Wedbush analyst Michael Pachter points to the strong performance of the game in the current quarter, which will benefit most from the World Cup.

“FIFA has had a record start so far this quarter, and the company announced several initiatives to drive Ultimate Team’s engagement throughout the remainder of the quarter,” said the analyst. “We’re confident in EA’s ability to grow the franchise in a World Cup year, and especially confident in its ability to grow in this quarter, which in itself is historically strong… We continue to believe the video game industry is undervalued, which is growing in the historically traded at a significant premium to the market multiple.”

To that end, Pachter rates EA stock as Outperform (i.e., Buy) while its $164 price target leaves room for 12-month gains of 25%. (To see Pachter’s track record, click here)

Looking at the consensus breakdown, based on 9 buy ratings vs. 4 holds, EA receives a Moderate Buy consensus rating. (See EA Stock Prediction on TipRanks)

fuboTV (FUBO)

Now let’s look at a stock that will benefit from the World Cup in a different way. FuboTV is a streaming platform mainly focused on sports.

In fact, the streaming service focused solely on soccer when it launched in 2015, but transitioned to an all-sports service in 2017 and later, by targeting the cable-cutting trend, morphed into a multi-channel virtual video programming distributor (vMVPD). Model that also offers non-sports programs. However, sport remains the main focus and depending on the region (the service is available in the US, Canada and Spain) subscribers can watch matches from the EPL, NBA, MLB, NFL, NHL, MLS, CPL as well as international football.

Those subscribers have grown each quarter, as they did in the third quarter. North American subscribers grew 31% year over year to a record 1,231,000, while international subscribers reached 358,000. All of this helped the company generate $225 million in revenue, which is higher than the $213 million expected on Wall Street.

Aside from continued growth, the problem for FUBO has been profitability — or lack thereof — a situation the company hopes to rectify by 2025. While the ongoing losses, along with other issues such as increased competition and the impact of inflation, worries Wedbush, analyst Michael Pachter believes the fact that FUBO boosted its revenue and subscriber outlook upon the release of its third-quarter metrics , an indication of how the company can advance because of the games.

“We believe that management’s confidence in the fourth quarter is due in part to increased political advertising as well as expected subscriber growth driven by the upcoming World Cup, which fuboTV will broadcast exclusively in 4K,” stated Tenant. “Given the upside and downside risk, we believe the current share price offers a compelling entry point.”

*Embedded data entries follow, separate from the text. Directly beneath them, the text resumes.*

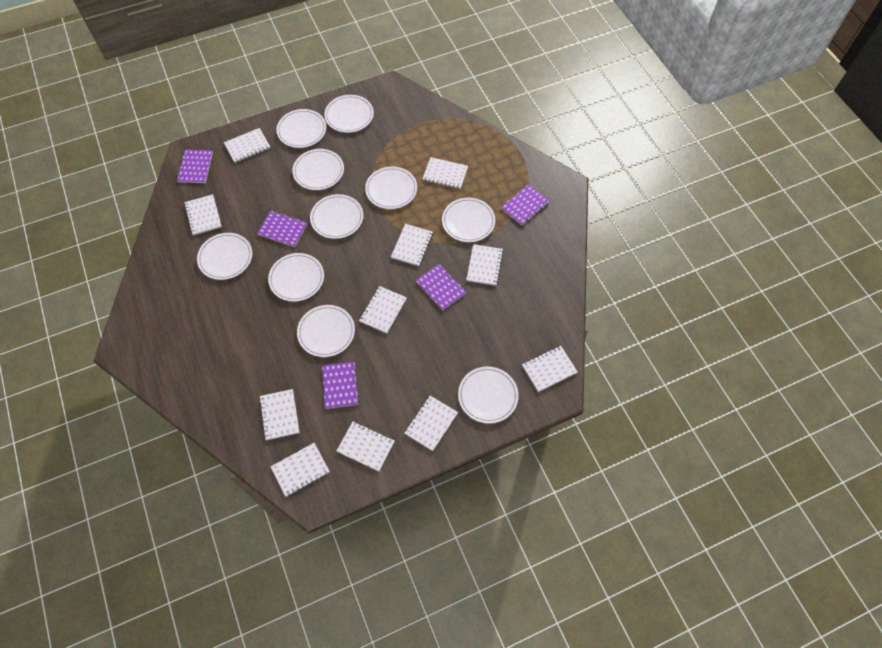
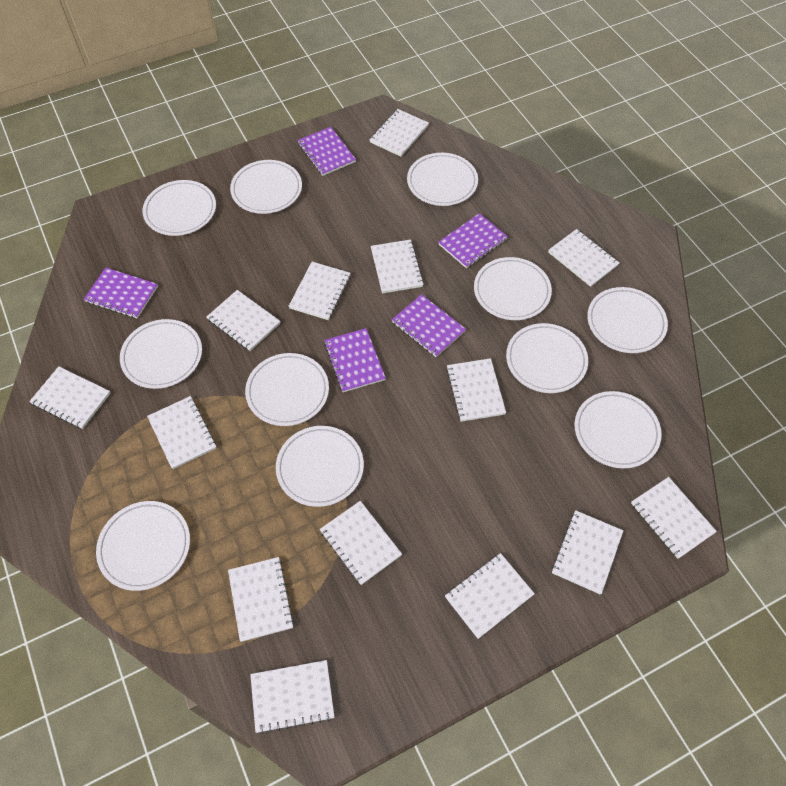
white notebook: 11 -> 14
white plate: 10 -> 11

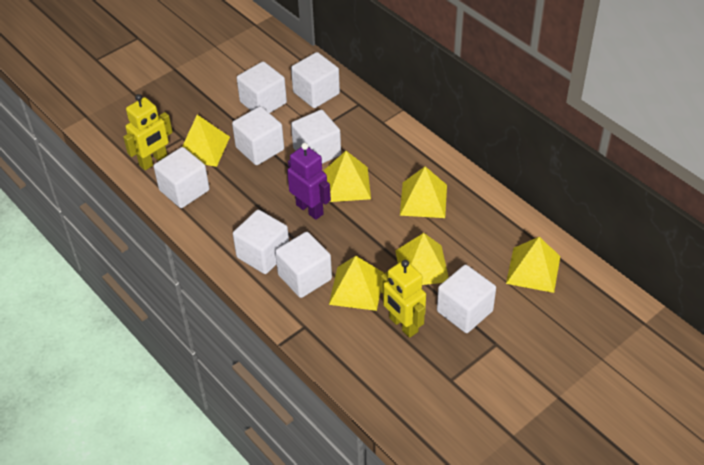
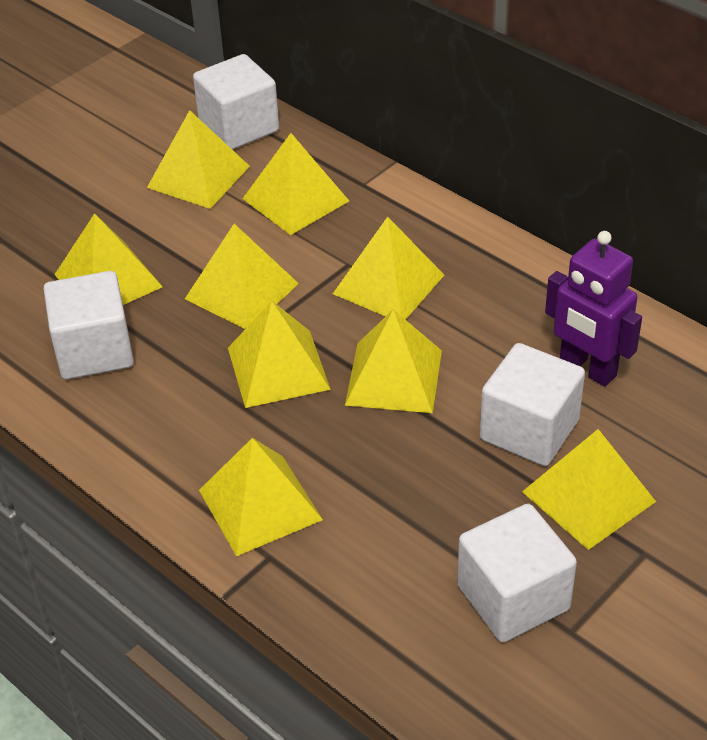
white cube: 8 -> 4
yellow pyramid: 6 -> 9
yellow robot: 2 -> 0

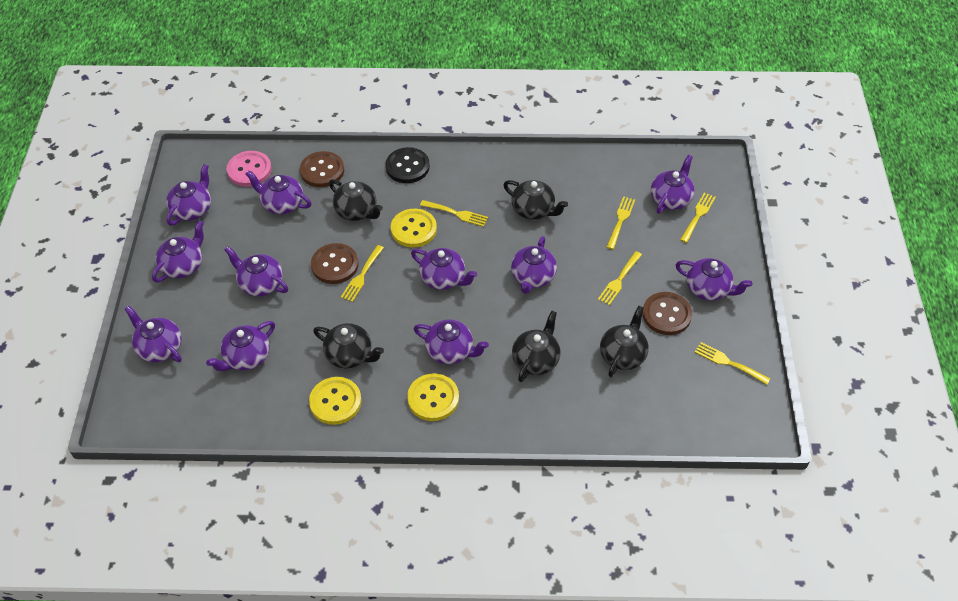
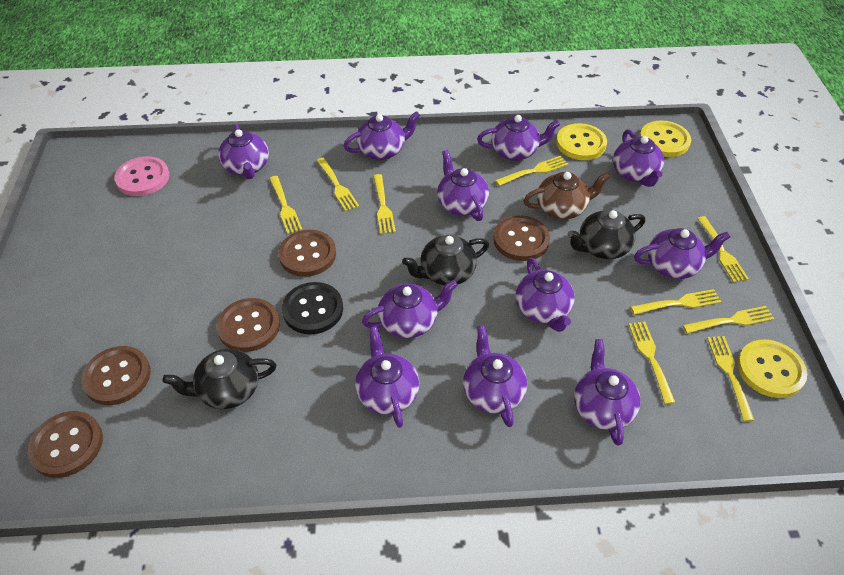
black teapot: 5 -> 3
brown button: 3 -> 5
brown teapot: 0 -> 1
yellow fork: 6 -> 9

To that end, Pachter has a Outperform (ie, Buy) rating on FUBO stock, supported by a $5 price target. There’s plenty of upside potential – 80% to be precise – should the target be met in the next 12 months.

Overall, the stock claims a Moderate Buy consensus view with 3 buy and hold ratings each. (See FUBO Stock Prediction on TipRanks)

For great stock trading ideas at attractive valuations, visit TipRanks’ Best Stocks to Buy, a newly launched tool that brings together all of TipRanks’ stock insights.

Disclaimer: The opinions expressed in this article are solely those of the featured analyst. The content is for informational purposes only. It is very important that you do your own analysis before making any investment.

The views and opinions expressed herein are the views and opinions of the author and do not necessarily reflect those of Nasdaq, Inc.